*Excerpted passage:*
- - - - - - -
The application was built and initially ran in a Windows 10 computer. The python packages were all installed through the Anaconda package manager. The python version and packages used to run the application appear below:
- Python 3.9
- PyMOL 2.4.1
- pywget 0.31
- wget 3.2
- tmalign 20170708
- pymol-psico 3.4.19
- lxml 4.8.0
Note: Newer versions of these packages should be functional as long as they are inter-compatible, including the open-source version of PyMOL.
Aside of the package dependencies, the application is using two precompiled files that are based on the SIFTS residue-level mapping between the UniProt sequence and the PDB structure.
uniprot_segments_observed_REVERSE_SPnum.bin
uniprot_segments_observed_dict.bin
These files need to be generated by prepare.py
before running the main script apoholo.py
.
- - - - - - -
*Data:*
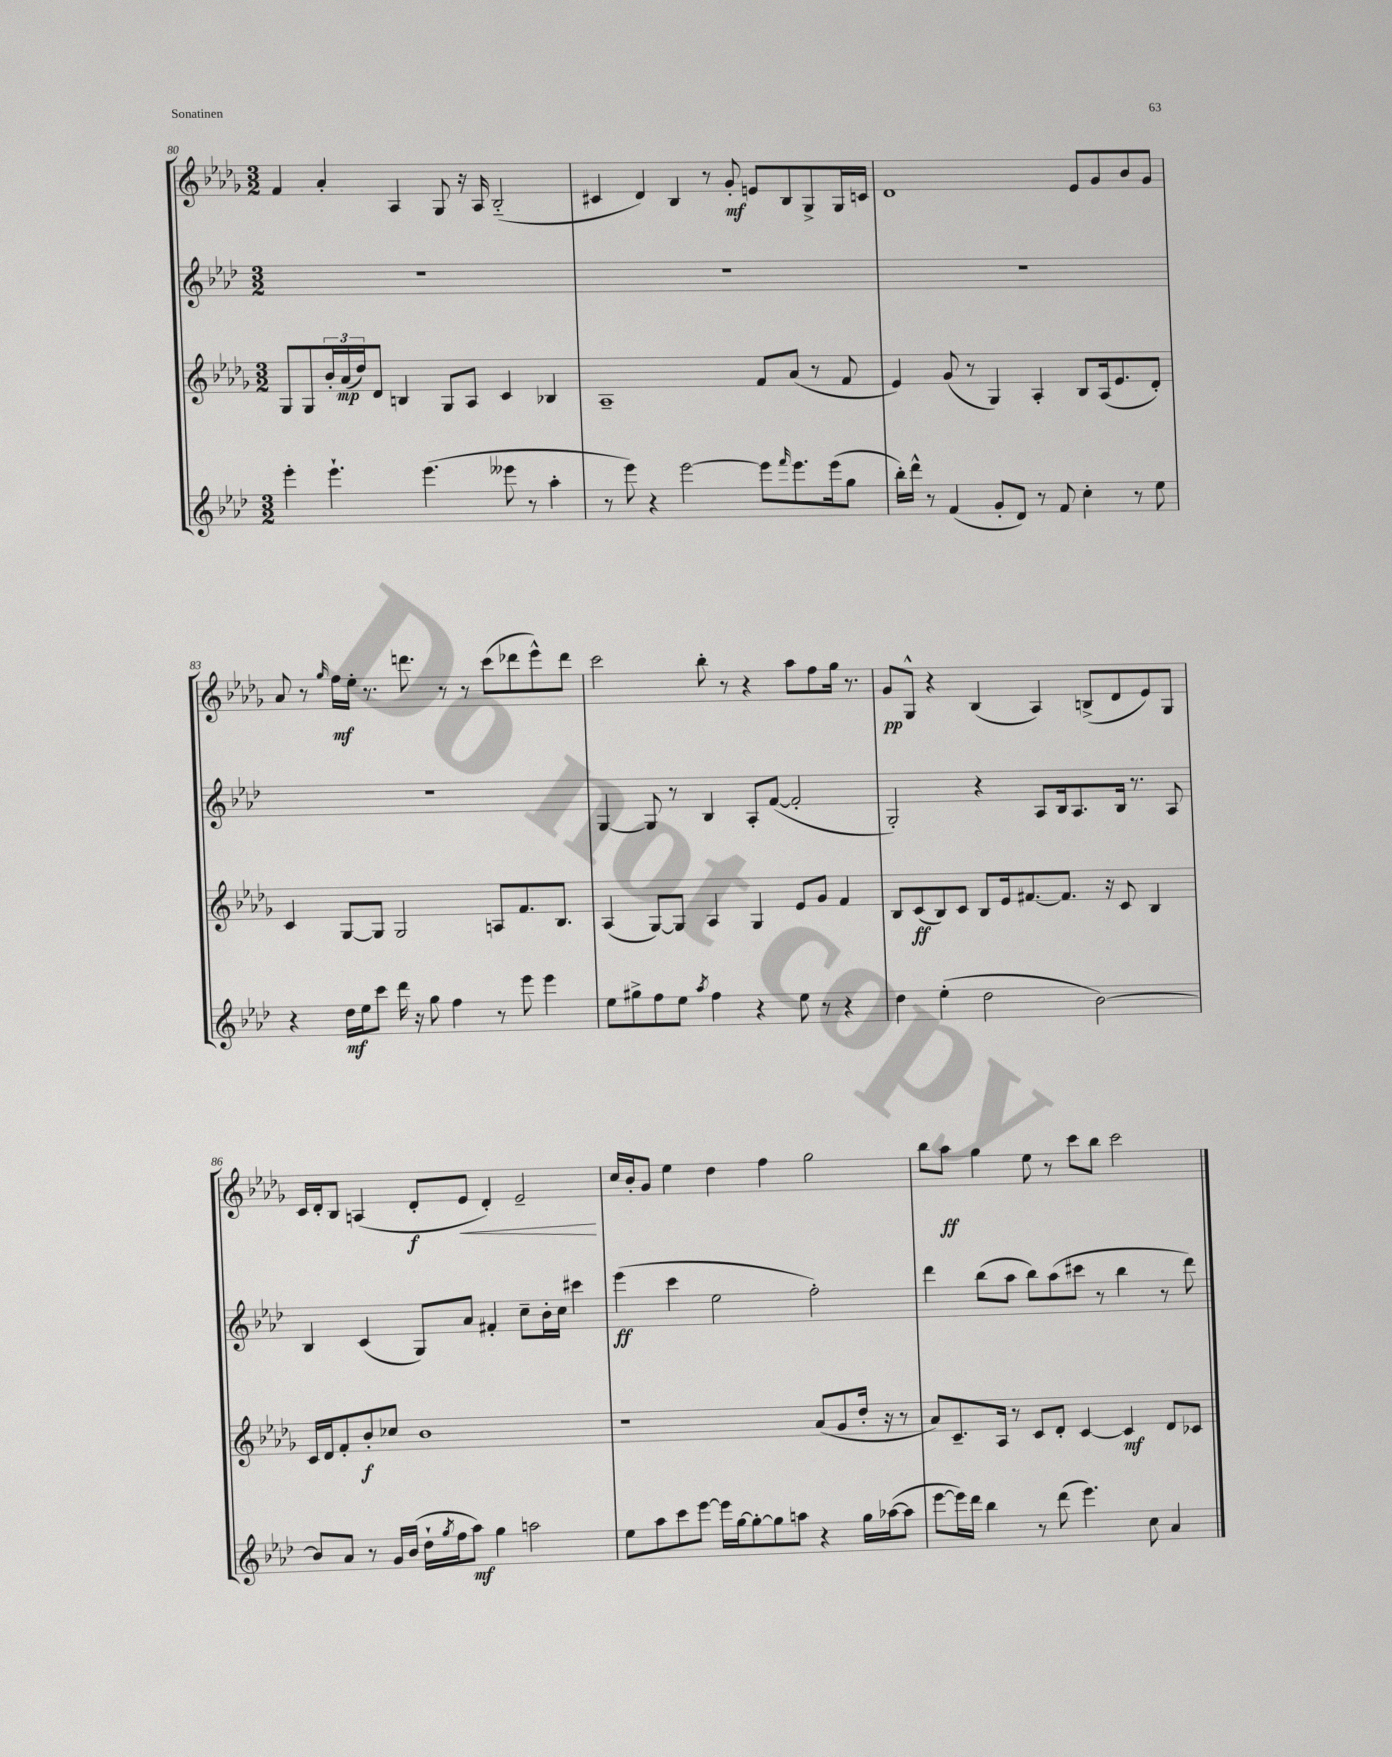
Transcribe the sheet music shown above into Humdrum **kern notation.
- - - - - - -
*Tasks to complete:*
A. In the application setup notes, which script must be run to generate the two precompiled .bin files?
B. Resume the application setup notes, starting after their final sentence.

*Response list:*
A. prepare.py

B.
for Windows 10 64bit OS
For Windows 10 64-bit version, miniconda3-py3.9.7 (here, Conda 4.11.0 Python 3.9.7) was installed. https://repo.anaconda.com/miniconda/Miniconda3-latest-Windows-x86_64.exe
Click the Start menu and run “Anaconda Prompt (miniconda3)” “as administrator”.
conda create -n ahoj # Create a virtual environment named ahoj
conda activate ahoj # Activate the new environment
conda install -c conda-forge pip numpy pmw
conda install -c anaconda pywget
conda install -c speleo3 tmalign
conda install -c speleo3 pymol-psico
conda install -c conda-forge rich pytest-sugar
conda install -c conda-forge lxml
There are several pre-compiled Open-source PyMOL distributions from "Christoph Gohlke of the Laboratory for Fluorescence Dynamics, University of California, Irvine": https://www.lfd.uci.edu/~gohlke/pythonlibs/#pymol-open-source Here, we use the following files:
pymol‑2.5.0‑cp39‑cp39‑win_amd64.whl
pymol_launcher-2.1-cp39-cp39-win_amd64.whl
In the conda ahoj
environment, navigate to the download directory (e.g., C:\Downloads
)
- Enter the downloads directory (
cd Downloads
) - Install pymol_launcher (PyMOL will be installed automatically)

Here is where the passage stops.